For the previous cutscene, go here.
SCENE: Back in The Daily Rake’s lavish news studio, with Fallulah and Dr. Shekelstein.
Shekelstein: I think now might be as good a time as any to explain what’s going on with those pad things. Are those teleporters or are guys coming in from the next floor down or something? What’s up with that?
Fallulah: After the first few levels, ZOG was prepared, and made sure to bring a reasonable amount of enemies through the teleporters to really challenge me.
Shekelstein: A reasonable amount? Why not an overwhelming amount?
Fallulah: What do you mean?
Shekelstein: I mean if those are teleporters, why not simply concentrate all the enemies on one floor, instead of spreading them out through various floors? Seems like then you’d be overwhelmed and that would pretty much be that.
Fallulah: Wow, beats me. I guess I never really thought about that.
Shekelstein: Huh.
Fallulah: Huh.
Shekelstein: Anyway, you were saying something about a new enemy type. I bet it’s those militarized police we’ve been talking about.
Fallulah: Nope, it’s the cabalists.
Shekelstein: The cabalists?
Fallulah: You know, like the cultists who think that weird guy in Brooklyn is going to rise up from the grave and lead them in a race war against the Goyim.
Shekelstein: Rabbi Menachem Mendel Schneerson. Someone said that he was Ben Shapiro’s mentor, although I can’t confirm that right now. I can confirm that he was with Orange Fag when he showed his groveling obedience to even the kookiest aspects of ZOG by showing up at that guy’s tombstone.

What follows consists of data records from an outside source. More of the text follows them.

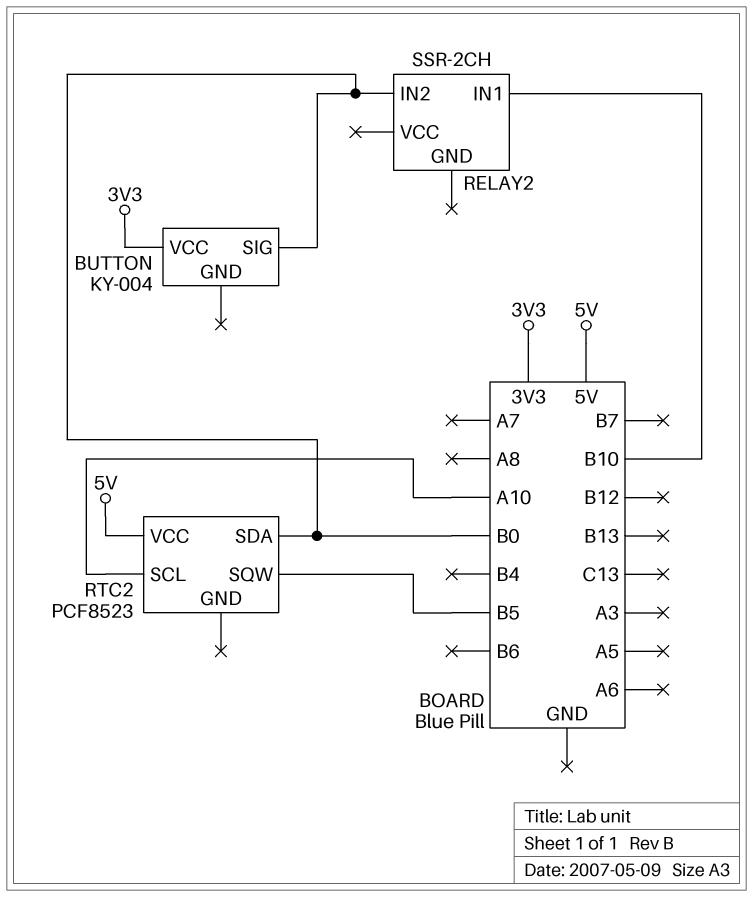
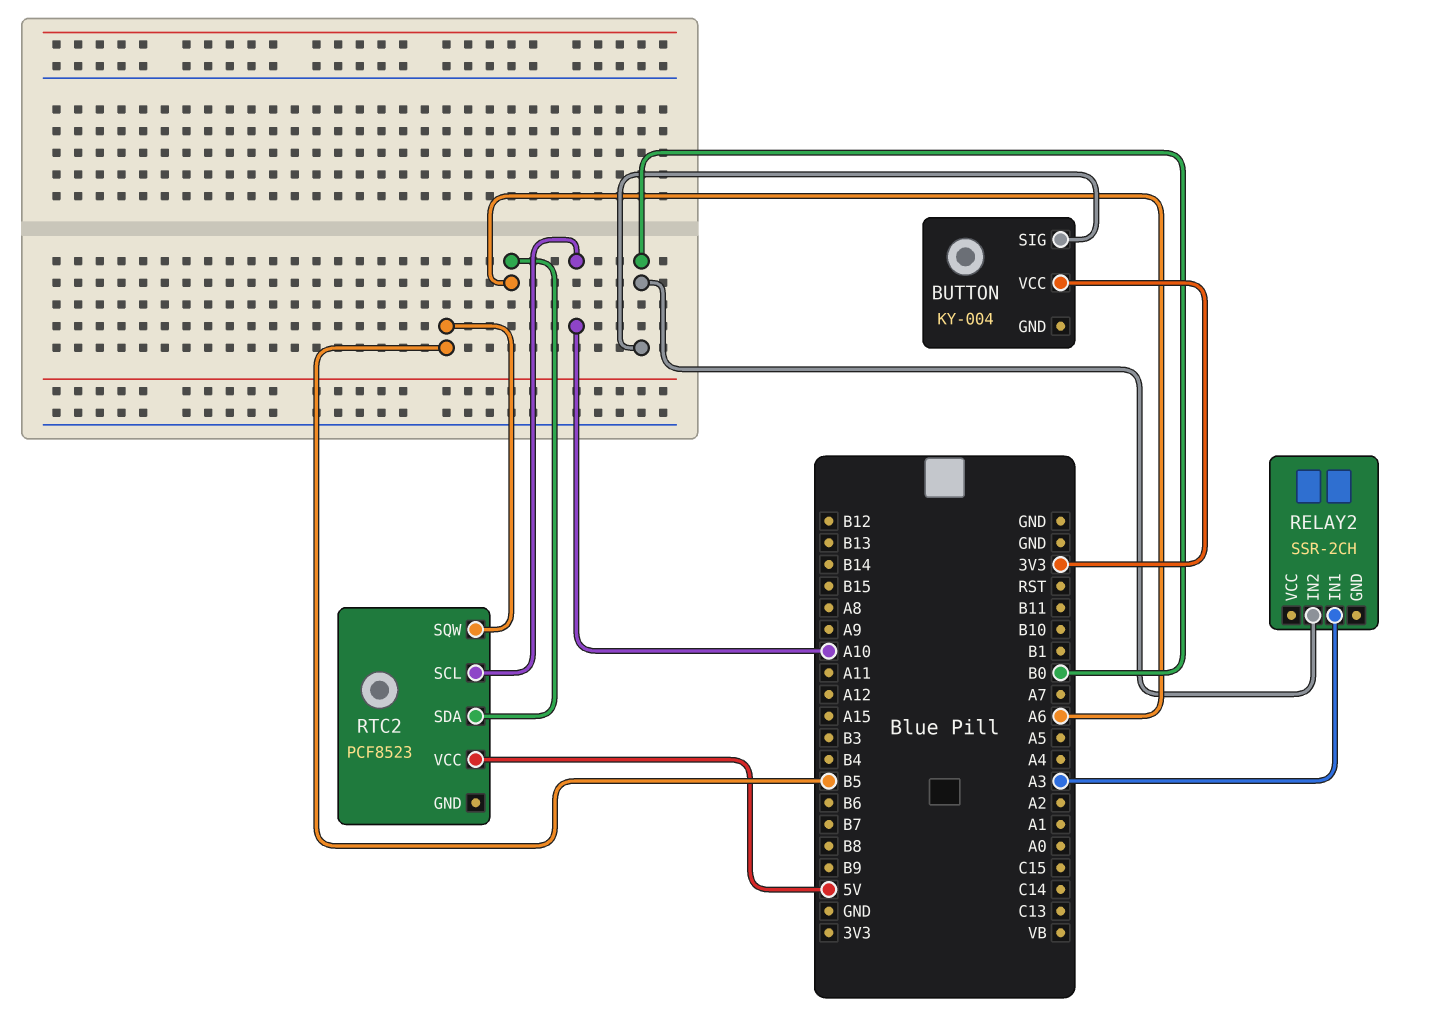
RELAY2 pin IN1: B10 -> A3
RTC2 pin SDA: B0 -> A6

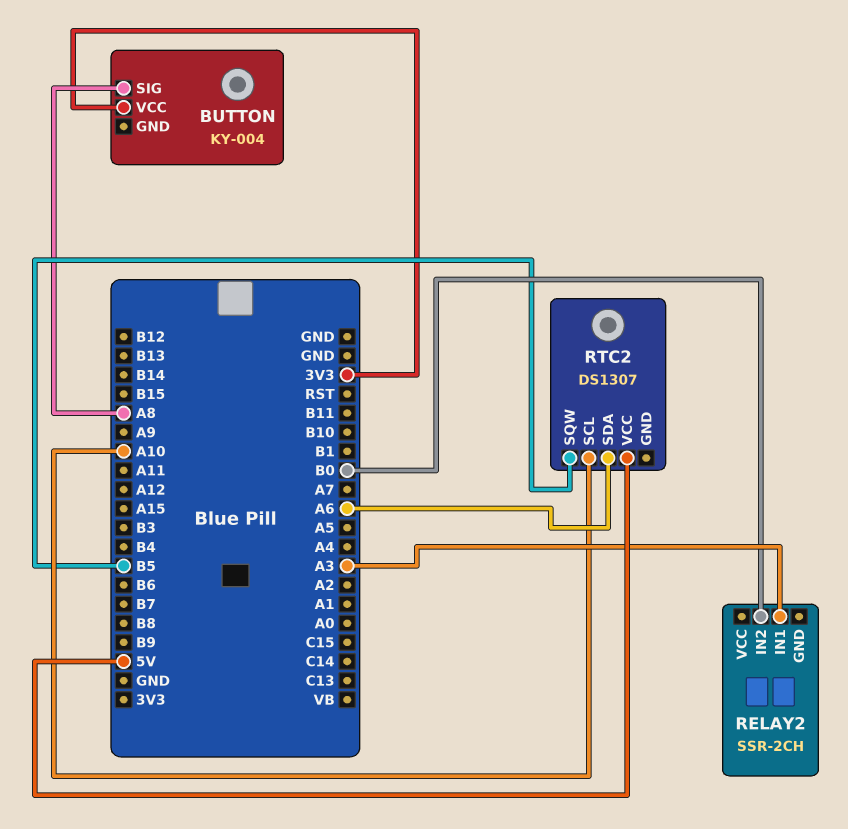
BUTTON pin SIG: B0 -> A8
RTC2: PCF8523 -> DS1307

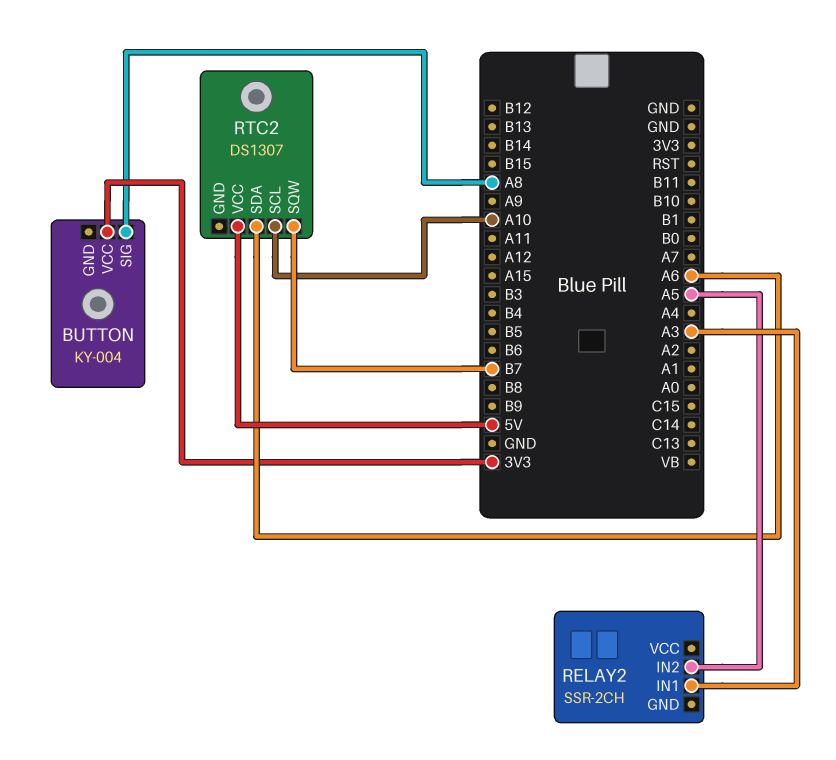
RELAY2 pin IN2: B0 -> A5
RTC2 pin SQW: B5 -> B7

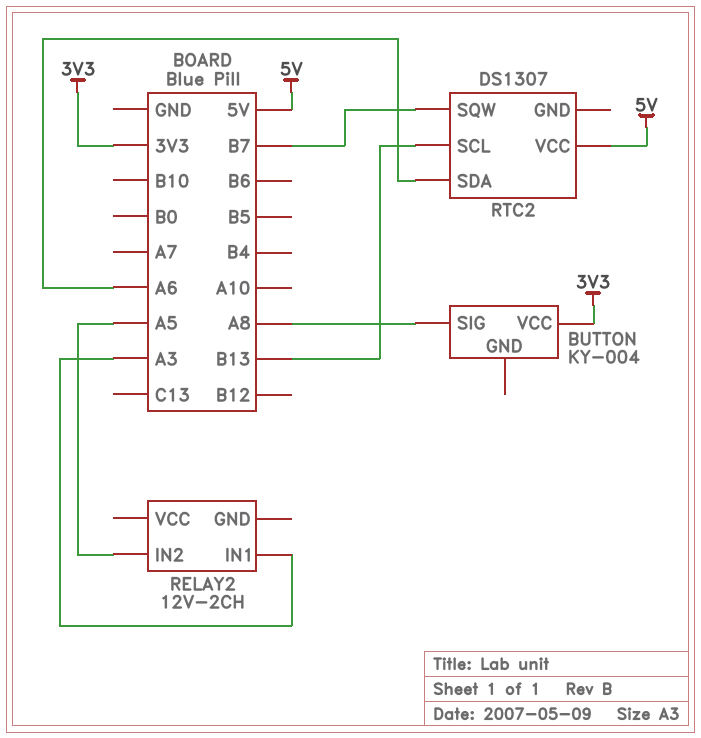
RELAY2: SSR-2CH -> 12V-2CH
RTC2 pin SCL: A10 -> B13

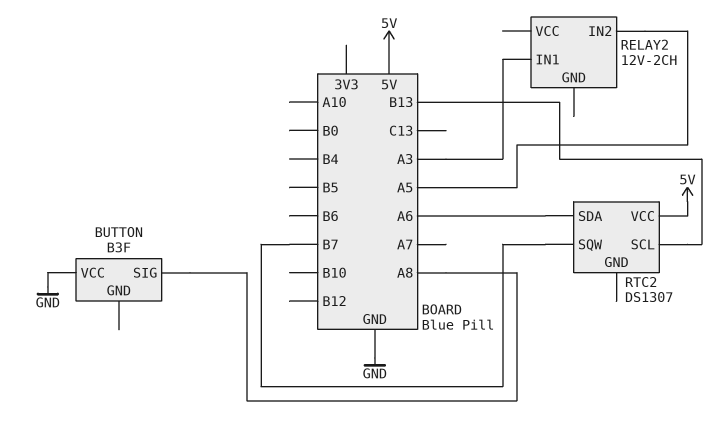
BUTTON: KY-004 -> B3F
BUTTON pin VCC: 3V3 -> GND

Fallulah: This the same Ben Shapiro who whines about *Uses air quotation marks* “White Identity Politics going to far”?
Shekelstein: Yes, and also the same Shapiro who claims that *Shekelstein reads from a note* “Jews like to build, Arabs like to bomb, crap, and live in sewers. This isn’t complicated, settlements rock.”
Fallulah: Open borders for thee, closed borders lead by zombie genocidal Jew race warriors for me.
Shekelstein: Indeed. He does have a hot sister though. We’re getting Jordan Peterson on during one of the intermissions and he’s as horny as a blind man at a fish market. Anyway, you were telling us about the cabalists.
Fallulah: I couldn’t know for sure, because they speak in that ratlike language, and I only got a glimpse of them here and there, but at one point I did see them draining some tranny of their blood and I think they put it in some cooking.
Shekelstein: Some Jew named Ariel Toaff wrote a book trying to dispel the the “blood libels” made against these weird Jew sects. Ended up being honest enough to admit that a lot of the so-called “blood libels” were real, including paying peasants for some of their blood, and then putting it into their meatballs and eating them. Also, a few ritual murders.
Fallulah: They definitely did try to kill me pretty much constantly.
Shekelstein: That sounds exciting. I’m wondering how exactly they went about doing that.
Fallulah: They cast this spell where –
Shekelstein: They can cast spells!
Fallulah: Yes.
Shekelstein: Well I’m sure that was quite different from all the enemies who shot bullets at you.
Fallulah: No because all the bullets for some reason traveled at like ten kilometers per hour so I could strafe around them.
Shekelstein: Oh, I see.
Fallulah: Yeah, they cast this spell where this six pointed star appeared underneath my feet. After a second or so, the points of the star all shot energy inwards.
Shekelstein: And that’s all?
Fallulah: Well later versions have a few different attacks, but these ones just cast the same spell over and over, and ran away when I got close.
Shekelstein: Very considerate of them to save the more complicated guys for later.